NVIDIA’s First Two Fermi Cards To Be Named GeForce GTX 480, 470 [NVIDIA Skipping Desktop 300-series Cards, Still No Release Date]
Graphics manufacturer NVIDIA released via their Twitter feed that the desktop models of their upcoming Fermi DirectX-11 capable graphics card will be named the GeForce GTX 470 and GTX 480. This comes as a slight surprise as the GTX 300-series was expected to be next, and NVIDIA has already released some mobile GTX 300-series cards.

The single desktop card and small lineup of mobile graphics cards that NVIDIA have released under the GTX 300-series banner have simply been rebranded GTX 200-series cards with the same chip and hardware. NVIDIA, who once was the market and mindshare leader in the home enthusiast graphics space, is quickly falling behind competitor ATI.
ATI has had their DirectX 11 cards ready for sometime, and recently announced that they’ve shipped their 2,000,000th DirectX 11-capable card, all before NVIDIA’s has even hit the market.
Stories have been reported on the internet (which NVIDIA strongly denies) that their Fermi/GF100 /GTX 400 cards have been delayed because of issues with NVIDIA producing graphics for a supercomputer being built at the US Department of Energy’s Oak Ridge National Laboratory.
NVIDIA was producing Fermi chips for a new supercomputer being built at Oak Ridge.

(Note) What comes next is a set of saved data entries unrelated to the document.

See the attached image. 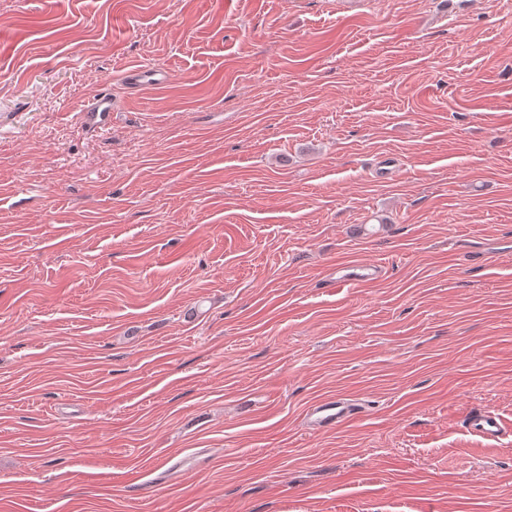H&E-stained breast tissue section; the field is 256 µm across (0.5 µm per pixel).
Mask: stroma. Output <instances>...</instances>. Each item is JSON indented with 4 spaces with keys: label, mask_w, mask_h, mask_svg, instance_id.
Masks as SVG:
<instances>
[{
    "label": "stroma",
    "mask_w": 512,
    "mask_h": 512,
    "mask_svg": "<svg viewBox=\"0 0 512 512\" xmlns=\"http://www.w3.org/2000/svg\"><path fill=\"white\" fill-rule=\"evenodd\" d=\"M479 408L512 424V0H0V512H512ZM161 75L157 70L148 66H133L124 72V80L132 89H139L147 85L159 83L162 78H157ZM115 102L112 90L108 86L98 89L90 98L89 103L81 111L83 123L89 129H103L112 125V112ZM381 266L377 263H362L351 266H336V271L330 273V279L336 287H348L374 280ZM362 403L348 398H329L312 404L305 413L306 429L323 433L338 429L359 416ZM465 427L470 434L488 440L498 439L509 429L498 413L483 409L469 412Z\"/></svg>",
    "instance_id": "stroma-1"
}]
</instances>
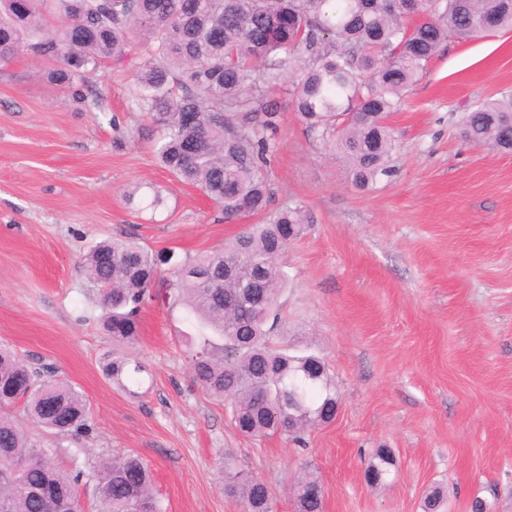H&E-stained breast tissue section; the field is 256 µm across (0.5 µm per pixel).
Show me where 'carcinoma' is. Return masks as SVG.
Instances as JSON below:
<instances>
[{
	"mask_svg": "<svg viewBox=\"0 0 512 512\" xmlns=\"http://www.w3.org/2000/svg\"><path fill=\"white\" fill-rule=\"evenodd\" d=\"M486 23L512 29V0H0V63L38 58L50 82L80 98L88 73L136 55L141 136L159 162L199 188L224 220L263 215L230 245L178 267L166 288L172 306L211 331L188 338L195 385L230 409L239 433H280L303 446L308 432L334 419L337 398L322 356L273 343L288 288L279 257L314 216L300 205L268 210L265 171L283 112L262 87L291 80L298 118L342 154L357 186L368 187L390 174L395 139L386 120L416 76L442 44L482 34ZM462 135L512 151V93L478 105ZM104 251L110 267L98 260ZM83 266L117 348L106 375L133 395L147 367L119 349L137 336L156 262L136 243L103 240ZM19 402L28 420L57 434L92 430L80 392L45 380L1 344L0 512H78L82 485L98 512H164L141 457L127 452L64 470L30 445L10 412ZM48 402L59 414L45 412ZM394 466L391 452L377 449L368 480L383 481ZM229 491L246 512H273V490L258 478L236 479ZM291 491L294 512H323L319 477L303 472ZM444 504L435 487L424 512Z\"/></svg>",
	"mask_w": 512,
	"mask_h": 512,
	"instance_id": "cac0c4a2",
	"label": "carcinoma"
}]
</instances>
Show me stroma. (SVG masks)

Reports on the internet (which again, NVIDIA PR strongly denies, so take it with a gran of salt) say that the Fermi chips weren’t meeting the power and temperature specifications required by the supercomputer, and that NVIDIA was falling out of favor with Oak Ridge, hence the delay in consumer chips.
At any rate, we seem to be getting closer to the launch of NVIDIA’s DirectX-11 cards. They’ve released the names of the new cards, but still no word on a release date. Despite originally being slated for a release date of last October, rumor now puts the new cards at coming out this March-April.